Dharma Talk. Charlie Laurel, November 3, 2024.
Blue Cliff Record, Case 89: Yunyan asked Daowu, ‘How does the Bodhisattva Guanyin use those many hands and eyes?’ Daowu answered, ‘It is like someone in the middle of the night reaching behind their head for the pillow.’ Yunyan said, ‘I understand.’ Daowu asked, ‘How do you understand it?’ Yunyan said, ‘All over the body are hands and eyes.’ Daowu said, ‘That is very well expressed, but it is only eight-tenths of the answer.’ Yunyan said, ‘How would you say it, Elder Brother?’ Daowu said, ‘Throughout the body are hands and eyes.’
Guanyin, the archetypal great compassion Bodhisattva, sometimes depicted with an array of a thousand hands, each hand with an eye—perceiving the suffering of all the many beings. Responsive hands, spontaneously reaching out, in accordance to each unique circumstance.
Here we have a story of two monastics from 1200 years ago. Twelve hundred years ago, Yunyan asked Daowu, ‘How does the Bodhisattva Guanyin use those many hands and eyes?’. What drives Yunyan’s question here? “How?” he asks, does she use her incredibly sensitive perception of the distress of the many beings? Perhaps we might pause here in this moment to reflect on our own sensitivity and awareness of pain and suffering. We might wonder, how Guanyin can bear such acute sensitivity. But, Yunyan asks how she uses it. Perhaps Yunyan is asking, “What should I do. How do I endeavor to live my Bodhisattva vows?”
Daowu gives an unexpected response. That’s what makes this story a koan—a prompt, an opportunity to shift out of our habitual patterns of thought (or shift out of thought altogether). Daowu doesn’t talk about the many forms of helping, aiding, or volunteering, that Guanyin uses—that would be an infinite, inexhaustible recitation of activity. Instead he replies, ‘It is like someone in the middle of the night reaching behind their head for the pillow.’ That’s how she uses her perception of suffering; that’s how she responds. The ‘how’ is the Bodhisattva’s state of being. Guanyin doesn’t save the many beings or even help them—because there is no separation—so intimately interwoven with all beings and all phenomena, that there is no self-reflective sense that “I” am doing anything. ‘It is like someone in the middle of the night reaching behind their head for the pillow.’

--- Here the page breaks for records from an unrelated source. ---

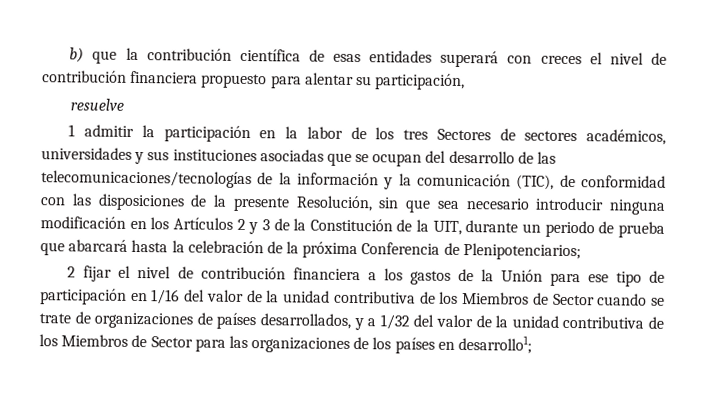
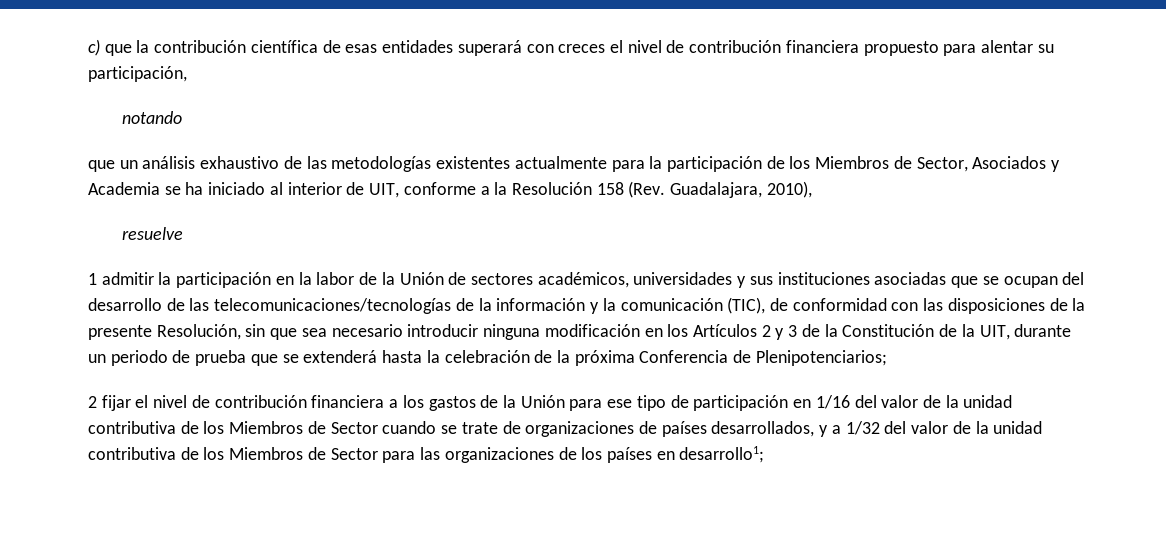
[69,47,85,63] b) -> [88,39,100,56] c)
(466, 82) none -> [121,111,182,124] [88,156,1061,172] [88,181,812,198] // notando // que un análisis exhaustivo de las metodologías existentes actualmente para la participación de los Miembros de Sector, Asociados y Academia se ha iniciado al interior de UIT, conforme a la Resolución 158 (Rev. Guadalajara, 2010),
[375,127,491,141] los tres Sectores -> [381,272,444,285] la Unión
[68,239,129,252] abarcará -> [282,350,378,363] se extenderá

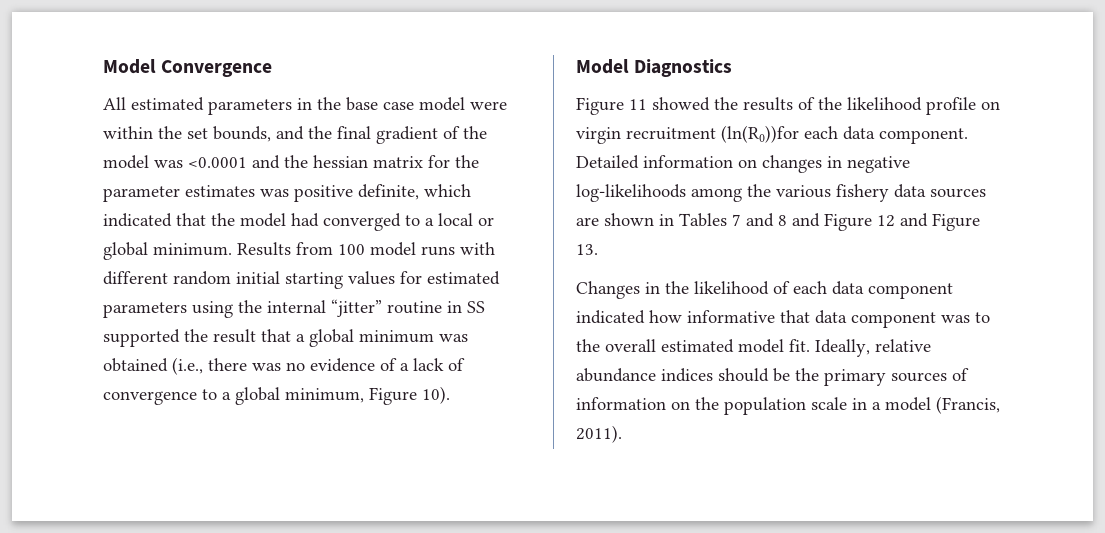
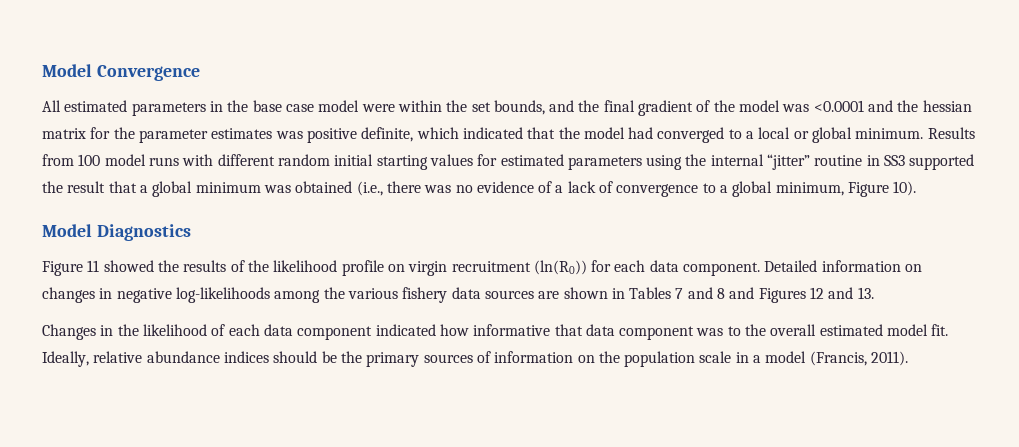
[467,301,485,313] SS -> [884,155,906,166] SS3
[721,125,799,143] (ln(R0))for -> [533,260,612,275] (ln(R0)) for
[824,213,872,231] Figure -> [758,288,806,303] Figures
[932,213,980,231] Figure -> (854, 293) none

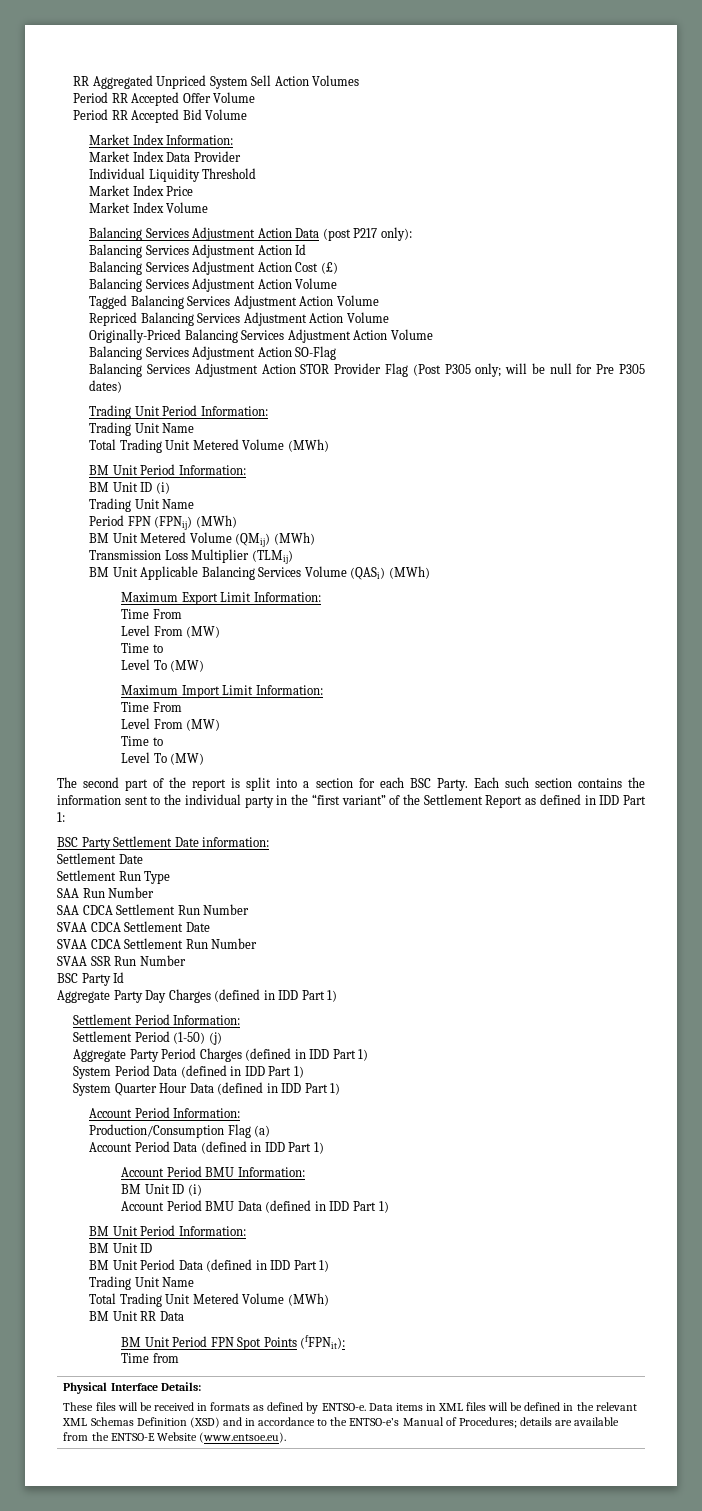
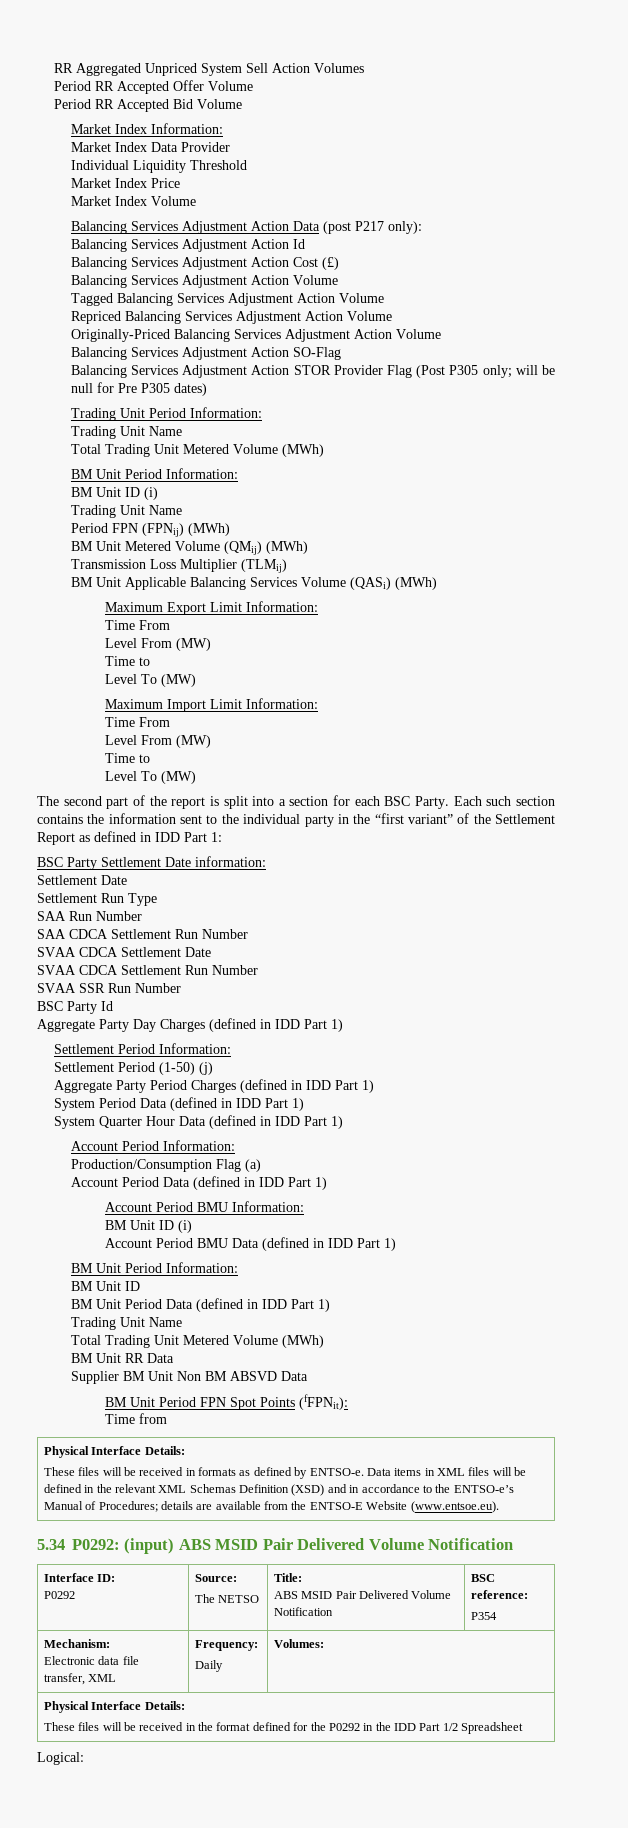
(184, 1316) none -> [70,1371,308,1384] // Supplier BM Unit Non BM ABSVD Data
(286, 1437) none -> [37,1538,514,1554] [43,1573,116,1582] [43,1591,75,1599] [194,1574,237,1582] [194,1594,260,1603] [273,1573,302,1582] [273,1590,452,1599] [273,1607,333,1616] [470,1574,495,1582] [470,1590,528,1599] [470,1612,497,1620] [43,1639,110,1648] [43,1656,139,1665] [43,1673,117,1685] [194,1640,258,1651] [194,1660,223,1672] [273,1639,324,1648] [43,1701,185,1713] [43,1722,524,1734] [37,1752,84,1765] // 5.34 P0292: (input) ABS MSID Pair Delivered Volume Notification // Interface ID: // P0292 | Source: // The NETSO | Title: // ABS MSID Pair Delivered Volume Notification | BSC reference: // P354 // Mechanism: // Electronic data file transfer, XML | Frequency: // Daily | Volumes: // Physical Interface Details: // These files will be received in the format defined for the P0292 in the IDD Part 1/2 Spreadsheet // Logical:

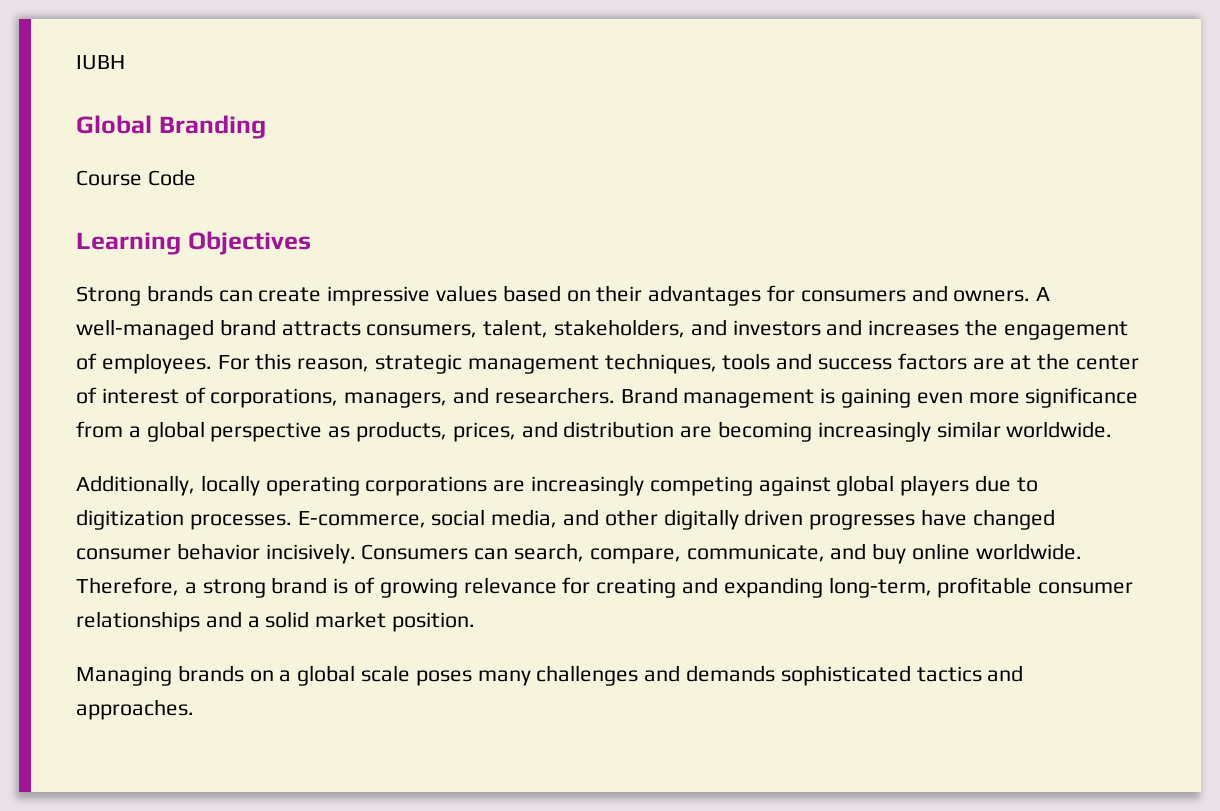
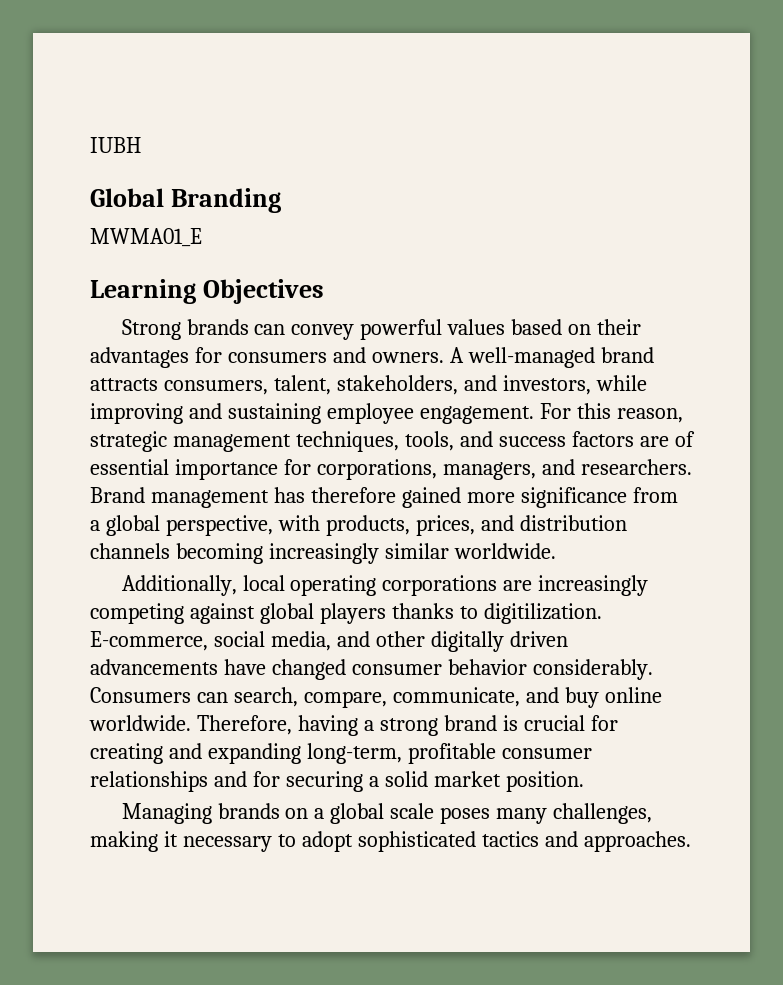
[76,169,196,186] Course Code -> [90,228,202,247] MWMA01_E
[258,286,431,306] create impressive -> [291,319,443,340] convey powerful
[732,319,1128,340] [76,353,212,374] investors and increases the engagement of employees. -> [502,375,647,395] [90,403,534,424] investors, while improving and sustaining employee engagement.
[722,353,771,370] tools -> [404,431,454,451] tools,
[1010,353,1140,370] [76,387,206,404] at the center of interest of -> [674,431,695,447] [90,459,311,480] of essential importance for
[820,388,963,408] is gaining even -> [273,487,461,508] has therefore gained
[210,422,351,442] perspective as -> [165,515,320,536] perspective, with
[680,426,713,438] are -> [90,543,170,559] channels
[200,475,260,496] locally -> [242,575,285,591] local
[975,475,1038,492] [76,509,292,530] due to digitization processes. -> [391,603,602,624] thanks to digitilization.
[809,514,916,530] progresses -> [90,659,218,675] advancements
[265,543,356,564] incisively. -> [532,659,653,680] considerably.
(179, 586) none -> [297,715,358,736] having
[354,577,557,598] of growing relevance -> [523,715,585,731] crucial
(242, 619) none -> [252,771,363,792] for securing
[536,665,776,686] challenges and demands -> [553,803,653,824] [90,831,353,852] challenges, making it necessary to adopt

Yunyan said, ‘I understand.’ Daowu asked, ‘How do you understand it?’ Yunyan said, ‘All over the body are hands and eyes.’ Each of us, here in this room today, is equipped with the sensitivity of a Bodhisattva, and a natural inborn urge to respond. “All over the body,” exquisitely attuned.
Yunyan is likely well along the path of Buddhist practice, having dropped the defenses and resistances that he might have acquired through his own suffering. He has likely opened up considerably. “I understand,” he says. But Daowu presses further—that’s only 80% of it: ‘Throughout the body are hands and eyes.’ Here is another opportunity to shift perspectives. From Daowu’s perspective, what is the body? The limitations of our human sensory apparatus coupled with our habitual modes of cognition make it easy to assume that my body is contained within this envelope of skin. And that’s a useful perspective, at least some of the time. It is also a limiting perspective, when we over-identify with it. “I” am here. “You” are there. Disconnected. Compassion might be an ideal or an attitude, but it’ s my attitude or yours.
At this very moment. Breathing in, breathing out. As are the trees and grasses. As are the rivers, clouds, Mt. Wantastiquet. The Great Earth—one living being. One. This is the body. Alive, perceptive, responsive in ultimate reciprocity. "Throughout the body hands and eyes.”
Is this getting too lofty? Out of reach for us mere mortals living amidst the catastrophes of 21st Century craziness? Here’s the question I want to ask of us today: Do we trust ourselves to respond to our lives, and the lives of others, with our own unique resources and inclinations, dropping our acquired defenses, opening up to the world, as our selves, as it is? Can we trust that our responding might be as natural and spontaneous as, ‘someone in the middle of the night reaching behind their head for the pillow.’? This question can’t be answered philosophically, or even poetically. In the Zen tradition, is answered, by sitting still, letting go, opening up; and by getting up, responding to each moment of our lives, whole-heartedly. And please, drop notions of perfection in this process. As Leonard Cohen (who was a serious Zen student, by the way) as Leonard sang: Just ring the bell that you can ring, forget your perfect offering, there is a crack in everything, that’s how the light gets in.